Republicans, though, it seems, still seem to be given the benefit of the doubt when it comes to announcing "secret plans" to win wars. Their strategy for announcing such plans has changed somewhat - they no longer call the secret plan a secret plan - but the idea remains the same - an out-of-left-field idea no one would have expected made close to an election proposed to end a war everyone is sick of.

In the latest iteration, the Republicans have actually revealed the "secret" of their secret plan, and it is a doozy. The Shias must be quaking in their camel shit. The Sunnis must be starting to get all loony. The Kurds must be starting to turn into a mass of quivering turds.

And now, the plan:

Yesterday the House passed a half-a-trillion dollars Pentagon spending bill that included a provision that would allow chaplains to pray in the name of Jesus at official military ceremonies. This measure was backed by religious conservatives and designed to gut Air Force and Navy rules that insisted on nonsectarian prayers at public military meetings.

Under these rules, Christian chaplains were free to invoke Jesus at voluntary gatherings--say, a prayer service. But they had to stick to a nonsectarian script at mandatory assemblies that might include servicemen and servicewomen of various faiths (or non-faiths). But fundamentalists apparently believe there is nothing wrong with forcing a member of the armed forces to listen to a prayer that may be at odds with his or her own faith. And they have prevailed in the GOP-controlled House.

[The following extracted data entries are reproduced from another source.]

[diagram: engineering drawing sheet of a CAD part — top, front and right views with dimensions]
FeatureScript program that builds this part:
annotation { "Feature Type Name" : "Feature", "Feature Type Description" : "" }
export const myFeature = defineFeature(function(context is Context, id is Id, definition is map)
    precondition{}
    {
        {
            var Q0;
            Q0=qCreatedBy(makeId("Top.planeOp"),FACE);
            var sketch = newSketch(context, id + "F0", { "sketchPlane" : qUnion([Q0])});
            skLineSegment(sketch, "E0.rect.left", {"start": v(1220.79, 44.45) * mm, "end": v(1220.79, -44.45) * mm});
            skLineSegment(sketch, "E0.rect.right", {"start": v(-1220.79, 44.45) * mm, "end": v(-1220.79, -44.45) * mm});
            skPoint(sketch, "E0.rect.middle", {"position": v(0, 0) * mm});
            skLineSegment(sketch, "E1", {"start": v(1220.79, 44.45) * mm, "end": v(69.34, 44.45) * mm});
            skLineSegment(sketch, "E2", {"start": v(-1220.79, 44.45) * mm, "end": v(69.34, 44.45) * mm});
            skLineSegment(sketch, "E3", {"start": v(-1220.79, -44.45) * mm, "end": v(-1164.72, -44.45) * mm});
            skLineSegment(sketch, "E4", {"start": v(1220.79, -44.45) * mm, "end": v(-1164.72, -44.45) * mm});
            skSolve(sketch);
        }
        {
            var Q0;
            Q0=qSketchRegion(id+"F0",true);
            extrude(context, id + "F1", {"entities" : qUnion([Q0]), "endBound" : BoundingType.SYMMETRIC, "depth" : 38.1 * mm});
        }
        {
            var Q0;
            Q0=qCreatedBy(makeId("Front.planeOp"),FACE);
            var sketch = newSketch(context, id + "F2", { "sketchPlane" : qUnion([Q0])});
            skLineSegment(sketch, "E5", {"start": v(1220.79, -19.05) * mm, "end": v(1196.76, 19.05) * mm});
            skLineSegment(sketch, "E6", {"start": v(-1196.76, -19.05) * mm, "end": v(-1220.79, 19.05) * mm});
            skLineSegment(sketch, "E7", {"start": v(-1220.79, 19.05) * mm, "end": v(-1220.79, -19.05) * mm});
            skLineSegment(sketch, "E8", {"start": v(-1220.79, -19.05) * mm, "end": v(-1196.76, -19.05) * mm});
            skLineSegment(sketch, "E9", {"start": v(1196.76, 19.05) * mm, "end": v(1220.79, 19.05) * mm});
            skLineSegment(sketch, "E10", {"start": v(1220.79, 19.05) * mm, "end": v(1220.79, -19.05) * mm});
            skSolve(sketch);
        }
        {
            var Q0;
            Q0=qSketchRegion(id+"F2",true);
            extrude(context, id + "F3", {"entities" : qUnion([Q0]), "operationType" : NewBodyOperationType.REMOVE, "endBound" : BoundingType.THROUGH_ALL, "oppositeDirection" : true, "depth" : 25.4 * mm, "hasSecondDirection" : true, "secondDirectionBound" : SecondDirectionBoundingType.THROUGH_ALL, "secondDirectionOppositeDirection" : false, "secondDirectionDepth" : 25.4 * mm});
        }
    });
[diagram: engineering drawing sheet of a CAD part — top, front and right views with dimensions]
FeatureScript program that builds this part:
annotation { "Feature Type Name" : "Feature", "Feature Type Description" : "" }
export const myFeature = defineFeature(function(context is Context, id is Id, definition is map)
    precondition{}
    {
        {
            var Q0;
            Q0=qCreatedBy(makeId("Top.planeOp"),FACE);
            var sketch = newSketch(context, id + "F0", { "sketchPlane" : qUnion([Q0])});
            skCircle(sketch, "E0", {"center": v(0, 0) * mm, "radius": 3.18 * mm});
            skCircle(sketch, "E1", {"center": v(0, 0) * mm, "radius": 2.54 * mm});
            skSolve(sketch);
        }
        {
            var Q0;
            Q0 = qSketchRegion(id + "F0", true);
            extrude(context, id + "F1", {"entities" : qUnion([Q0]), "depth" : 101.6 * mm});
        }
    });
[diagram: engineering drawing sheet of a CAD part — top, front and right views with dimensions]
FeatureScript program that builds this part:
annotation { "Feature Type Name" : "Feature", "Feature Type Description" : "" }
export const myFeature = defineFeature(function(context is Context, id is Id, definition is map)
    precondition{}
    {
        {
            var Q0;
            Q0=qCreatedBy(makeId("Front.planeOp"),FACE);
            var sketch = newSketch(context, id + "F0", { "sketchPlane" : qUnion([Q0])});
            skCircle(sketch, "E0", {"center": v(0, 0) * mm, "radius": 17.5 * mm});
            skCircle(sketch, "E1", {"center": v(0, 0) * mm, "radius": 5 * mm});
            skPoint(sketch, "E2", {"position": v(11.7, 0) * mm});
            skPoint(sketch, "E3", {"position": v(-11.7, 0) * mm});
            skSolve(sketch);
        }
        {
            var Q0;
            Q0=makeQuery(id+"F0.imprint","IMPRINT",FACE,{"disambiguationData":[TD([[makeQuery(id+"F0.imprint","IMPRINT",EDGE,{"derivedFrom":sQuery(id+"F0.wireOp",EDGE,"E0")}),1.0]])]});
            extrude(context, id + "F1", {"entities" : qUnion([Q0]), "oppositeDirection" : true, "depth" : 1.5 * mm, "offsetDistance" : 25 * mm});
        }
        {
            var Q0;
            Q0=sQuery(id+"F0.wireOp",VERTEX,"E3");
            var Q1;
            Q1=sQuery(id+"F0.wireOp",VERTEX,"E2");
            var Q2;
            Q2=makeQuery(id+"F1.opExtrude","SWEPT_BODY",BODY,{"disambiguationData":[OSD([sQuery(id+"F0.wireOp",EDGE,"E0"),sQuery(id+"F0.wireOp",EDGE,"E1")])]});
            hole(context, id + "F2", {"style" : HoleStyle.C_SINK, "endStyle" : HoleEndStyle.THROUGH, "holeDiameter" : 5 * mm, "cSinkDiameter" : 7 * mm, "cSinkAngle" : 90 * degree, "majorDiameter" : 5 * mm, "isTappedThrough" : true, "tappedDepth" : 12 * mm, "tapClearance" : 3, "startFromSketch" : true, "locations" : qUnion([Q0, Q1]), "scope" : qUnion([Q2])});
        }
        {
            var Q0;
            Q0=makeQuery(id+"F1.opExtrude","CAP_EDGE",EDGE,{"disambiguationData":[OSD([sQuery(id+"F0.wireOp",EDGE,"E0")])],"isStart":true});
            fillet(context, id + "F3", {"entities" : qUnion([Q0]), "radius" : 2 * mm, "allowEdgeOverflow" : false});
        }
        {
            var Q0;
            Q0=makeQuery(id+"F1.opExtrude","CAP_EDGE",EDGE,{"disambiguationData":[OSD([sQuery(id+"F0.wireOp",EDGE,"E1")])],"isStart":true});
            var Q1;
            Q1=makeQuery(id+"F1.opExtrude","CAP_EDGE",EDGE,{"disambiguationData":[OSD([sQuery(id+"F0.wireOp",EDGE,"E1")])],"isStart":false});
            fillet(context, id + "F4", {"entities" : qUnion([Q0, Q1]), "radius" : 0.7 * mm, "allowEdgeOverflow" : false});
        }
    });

The Republicans in the House rules committee even shot down a Democratic amendment that stated that chaplains should display "sensitivity, respect and tolerance for all faiths." Yes, we wouldn't tolerant, sensitive and respectful chaplains ministering to the needs of those Americans stuck in Iraq. No doubt, that would piss off Jesus.

By the way, this act of "shooting down" is the closest act resembling participation in actual warfare a Republican will ever commit. I am SO glad that this secret plan has been offered, and I do hope that it passes. Because, as we all know, our military's strength lies in its intolerance and in its silencing of opposing points of view and its raping and pillaging of the Constitution. This strength, after all, is how we have been able to win Sunnis and influence Shias, and why we are winning the war so splendidly!

So, without further ado, I say, Onward, Christian soldiers!